[Start of Attachment]

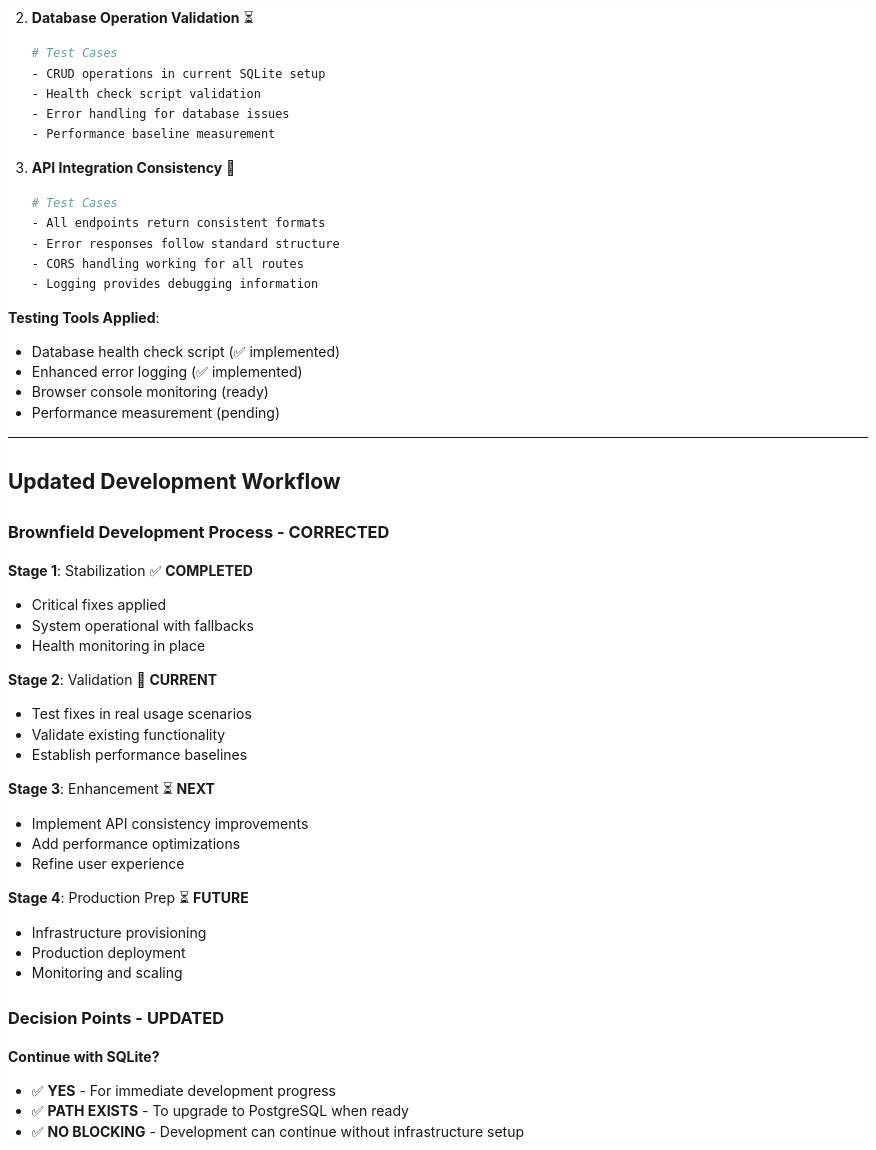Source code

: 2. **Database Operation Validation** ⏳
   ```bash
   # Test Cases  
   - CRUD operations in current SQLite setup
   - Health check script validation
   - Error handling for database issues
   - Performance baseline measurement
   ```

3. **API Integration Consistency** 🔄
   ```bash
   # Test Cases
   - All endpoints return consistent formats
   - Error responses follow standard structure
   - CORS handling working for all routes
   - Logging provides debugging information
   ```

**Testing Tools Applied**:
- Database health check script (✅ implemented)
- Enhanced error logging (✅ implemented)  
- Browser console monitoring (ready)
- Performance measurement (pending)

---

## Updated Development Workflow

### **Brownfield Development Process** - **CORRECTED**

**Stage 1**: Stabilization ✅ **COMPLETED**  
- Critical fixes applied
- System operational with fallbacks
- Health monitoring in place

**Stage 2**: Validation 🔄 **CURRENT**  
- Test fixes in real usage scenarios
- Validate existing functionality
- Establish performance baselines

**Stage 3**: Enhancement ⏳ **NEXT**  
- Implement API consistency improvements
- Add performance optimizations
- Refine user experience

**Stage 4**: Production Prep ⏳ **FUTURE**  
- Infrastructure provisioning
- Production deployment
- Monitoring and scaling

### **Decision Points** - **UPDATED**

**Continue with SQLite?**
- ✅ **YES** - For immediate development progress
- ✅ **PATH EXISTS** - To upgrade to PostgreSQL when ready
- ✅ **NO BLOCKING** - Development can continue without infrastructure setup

[End of Attachment]
[Start of Attachment]

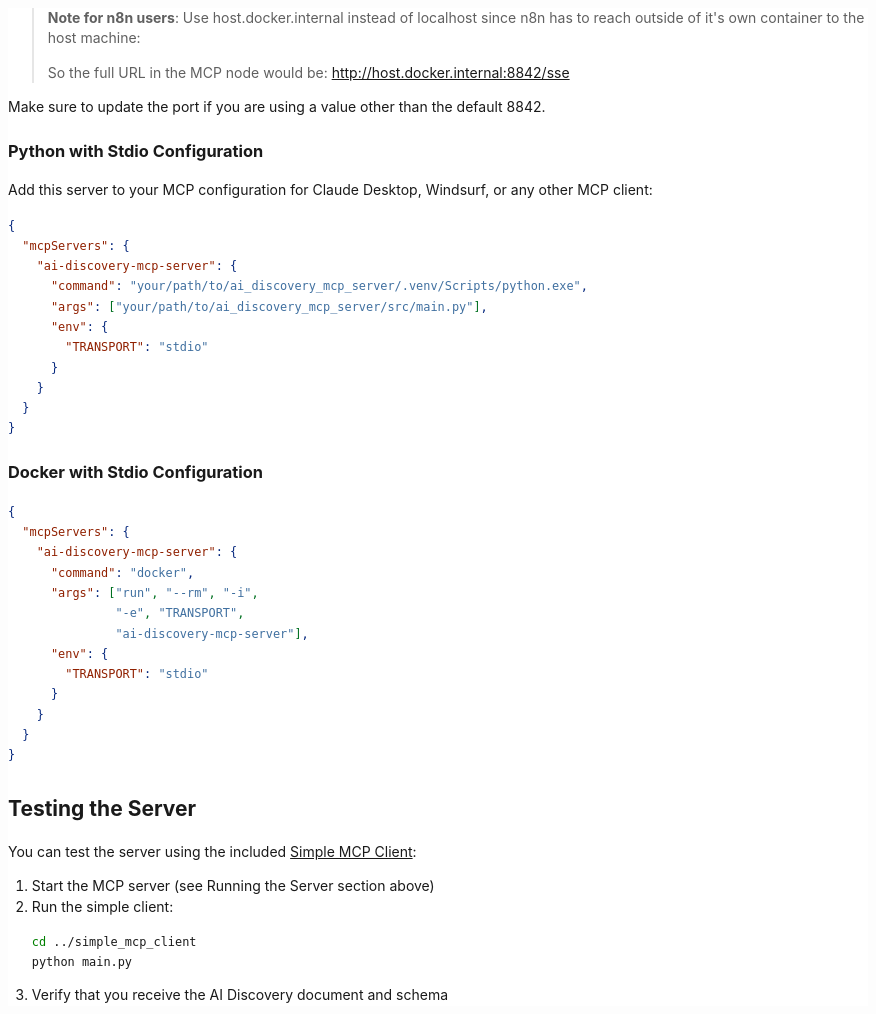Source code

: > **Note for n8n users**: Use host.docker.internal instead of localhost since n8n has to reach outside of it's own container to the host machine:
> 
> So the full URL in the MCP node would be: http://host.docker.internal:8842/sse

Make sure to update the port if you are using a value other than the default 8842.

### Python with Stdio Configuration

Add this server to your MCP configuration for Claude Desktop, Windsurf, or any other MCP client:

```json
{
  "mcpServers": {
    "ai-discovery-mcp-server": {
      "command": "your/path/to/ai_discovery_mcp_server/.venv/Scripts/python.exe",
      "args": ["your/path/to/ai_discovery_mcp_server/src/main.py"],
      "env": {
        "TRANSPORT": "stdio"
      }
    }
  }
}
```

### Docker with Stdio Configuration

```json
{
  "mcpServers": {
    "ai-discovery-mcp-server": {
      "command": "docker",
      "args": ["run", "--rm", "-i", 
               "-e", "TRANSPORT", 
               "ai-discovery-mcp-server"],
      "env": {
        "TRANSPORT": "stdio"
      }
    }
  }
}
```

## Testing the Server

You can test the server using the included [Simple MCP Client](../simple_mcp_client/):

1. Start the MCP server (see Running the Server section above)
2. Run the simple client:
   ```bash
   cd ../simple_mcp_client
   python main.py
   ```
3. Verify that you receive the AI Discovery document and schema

[End of Attachment]

*REQUIRED ACTION:* Extract the lines of the preceding material that run from the line with "- ✅ **PATH EXISTS**" through the line with "- ✅ **NO BLOCKING**", inclusive, reproducing them exactly and adding nothing.

*EXPECTED OUTPUT:*
- ✅ **PATH EXISTS** - To upgrade to PostgreSQL when ready
- ✅ **NO BLOCKING** - Development can continue without infrastructure setup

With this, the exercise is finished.